ENTRIES SUPPLIED: Begin

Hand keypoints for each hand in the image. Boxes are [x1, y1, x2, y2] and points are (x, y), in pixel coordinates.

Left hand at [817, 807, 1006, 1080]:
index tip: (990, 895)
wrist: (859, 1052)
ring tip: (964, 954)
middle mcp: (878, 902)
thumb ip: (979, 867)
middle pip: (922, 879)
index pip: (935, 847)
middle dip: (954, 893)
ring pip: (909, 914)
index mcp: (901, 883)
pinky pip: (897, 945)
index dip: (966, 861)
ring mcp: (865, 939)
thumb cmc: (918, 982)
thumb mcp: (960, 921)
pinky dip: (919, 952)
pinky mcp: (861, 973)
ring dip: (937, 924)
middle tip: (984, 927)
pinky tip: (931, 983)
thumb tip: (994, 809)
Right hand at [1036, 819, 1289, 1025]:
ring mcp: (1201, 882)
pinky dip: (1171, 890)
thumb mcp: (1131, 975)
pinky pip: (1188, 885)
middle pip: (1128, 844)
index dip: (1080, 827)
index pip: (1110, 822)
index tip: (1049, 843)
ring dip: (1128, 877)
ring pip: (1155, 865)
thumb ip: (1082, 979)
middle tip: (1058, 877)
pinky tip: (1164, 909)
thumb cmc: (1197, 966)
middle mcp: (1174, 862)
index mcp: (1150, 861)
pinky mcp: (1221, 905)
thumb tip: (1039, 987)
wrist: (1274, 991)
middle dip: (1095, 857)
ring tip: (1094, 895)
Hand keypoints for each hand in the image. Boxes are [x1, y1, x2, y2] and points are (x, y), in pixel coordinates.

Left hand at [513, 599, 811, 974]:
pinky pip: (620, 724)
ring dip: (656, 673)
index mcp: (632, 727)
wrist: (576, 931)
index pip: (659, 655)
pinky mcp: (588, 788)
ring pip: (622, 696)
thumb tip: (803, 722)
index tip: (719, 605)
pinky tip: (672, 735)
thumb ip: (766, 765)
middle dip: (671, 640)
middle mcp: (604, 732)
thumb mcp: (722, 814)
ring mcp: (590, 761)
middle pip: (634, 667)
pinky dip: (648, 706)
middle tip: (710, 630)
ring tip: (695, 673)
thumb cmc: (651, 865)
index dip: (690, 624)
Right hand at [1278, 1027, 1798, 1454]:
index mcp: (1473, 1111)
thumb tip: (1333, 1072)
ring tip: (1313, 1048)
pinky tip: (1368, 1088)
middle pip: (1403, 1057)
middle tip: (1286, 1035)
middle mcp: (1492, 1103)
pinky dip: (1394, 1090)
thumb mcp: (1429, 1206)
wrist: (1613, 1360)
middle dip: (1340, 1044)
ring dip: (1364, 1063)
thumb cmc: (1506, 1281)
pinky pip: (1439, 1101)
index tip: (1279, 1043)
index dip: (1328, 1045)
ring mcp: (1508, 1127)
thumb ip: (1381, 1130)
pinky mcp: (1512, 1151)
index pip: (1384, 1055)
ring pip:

ENTRIES SUPPLIED: End

Repeat the listing above in full.

--- REPLY TO THE TASK ---
Hand keypoints for each hand in the image. Boxes are [x1, y1, x2, y2] and points are (x, y), in pixel coordinates.

Left hand at [817, 807, 1006, 1080]:
index tip: (990, 895)
wrist: (859, 1052)
ring tip: (964, 954)
middle mcp: (878, 902)
thumb ip: (979, 867)
middle pip: (922, 879)
index pip: (935, 847)
middle dip: (954, 893)
ring pip: (909, 914)
index mcp: (901, 883)
pinky pip: (897, 945)
index dip: (966, 861)
ring mcp: (865, 939)
thumb cmc: (918, 982)
thumb mcp: (960, 921)
pinky dip: (919, 952)
pinky mcp: (861, 973)
ring dip: (937, 924)
middle tip: (984, 927)
pinky tip: (931, 983)
thumb tip: (994, 809)
Right hand at [1036, 819, 1289, 1025]:
ring mcp: (1201, 882)
pinky dip: (1171, 890)
thumb mcp: (1131, 975)
pinky pip: (1188, 885)
middle pip: (1128, 844)
index dip: (1080, 827)
index pip: (1110, 822)
index tip: (1049, 843)
ring dip: (1128, 877)
ring pip: (1155, 865)
thumb ip: (1082, 979)
middle tip: (1058, 877)
pinky tip: (1164, 909)
thumb cmc: (1197, 966)
middle mcp: (1174, 862)
index mcp: (1150, 861)
pinky mcp: (1221, 905)
thumb tip: (1039, 987)
wrist: (1274, 991)
middle dip: (1095, 857)
ring tip: (1094, 895)
Hand keypoints for each hand in the image. Boxes are [x1, y1, x2, y2] and points are (x, y), in pixel coordinates.

Left hand at [513, 599, 811, 974]:
pinky pip: (620, 724)
ring dip: (656, 673)
index mcp: (632, 727)
wrist: (576, 931)
index pip: (659, 655)
pinky mcp: (588, 788)
ring pip: (622, 696)
thumb tip: (803, 722)
index tip: (719, 605)
pinky tip: (672, 735)
thumb ip: (766, 765)
middle dip: (671, 640)
middle mcp: (604, 732)
thumb mcp: (722, 814)
ring mcp: (590, 761)
middle pip: (634, 667)
pinky dip: (648, 706)
middle tip: (710, 630)
ring tip: (695, 673)
thumb cmc: (651, 865)
index dip: (690, 624)
Right hand at [1278, 1027, 1798, 1454]:
index mcp: (1473, 1111)
thumb tip: (1333, 1072)
ring tip: (1313, 1048)
pinky tip: (1368, 1088)
middle pip: (1403, 1057)
middle tip: (1286, 1035)
middle mcp: (1492, 1103)
pinky dip: (1394, 1090)
thumb mcp: (1429, 1206)
wrist: (1613, 1360)
middle dip: (1340, 1044)
ring dip: (1364, 1063)
thumb cmc: (1506, 1281)
pinky pip: (1439, 1101)
index tip: (1279, 1043)
index dip: (1328, 1045)
ring mcp: (1508, 1127)
thumb ip: (1381, 1130)
pinky mcp: (1512, 1151)
index pip: (1384, 1055)
ring pip:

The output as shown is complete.